- **THE TASK**: If a line in the data below holds the word "skolen", copy it.

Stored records
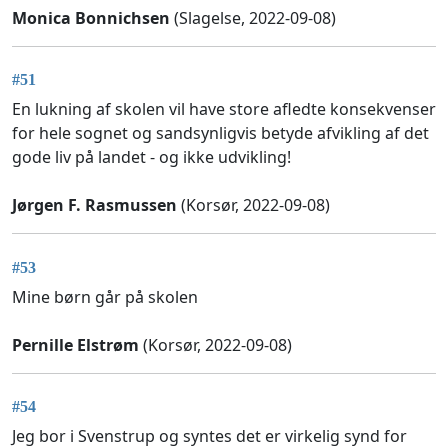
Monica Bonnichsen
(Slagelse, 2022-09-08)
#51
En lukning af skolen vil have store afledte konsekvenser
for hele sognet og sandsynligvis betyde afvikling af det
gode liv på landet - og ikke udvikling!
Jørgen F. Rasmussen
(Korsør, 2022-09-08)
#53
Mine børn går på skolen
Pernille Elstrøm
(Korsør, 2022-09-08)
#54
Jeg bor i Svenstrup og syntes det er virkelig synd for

==

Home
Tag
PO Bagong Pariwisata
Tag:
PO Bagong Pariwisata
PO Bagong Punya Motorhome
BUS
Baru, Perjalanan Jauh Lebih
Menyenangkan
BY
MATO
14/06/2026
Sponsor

- **SOLUTION FOR THIS PROBLEM**:
En lukning af skolen vil have store afledte konsekvenser
Mine børn går på skolen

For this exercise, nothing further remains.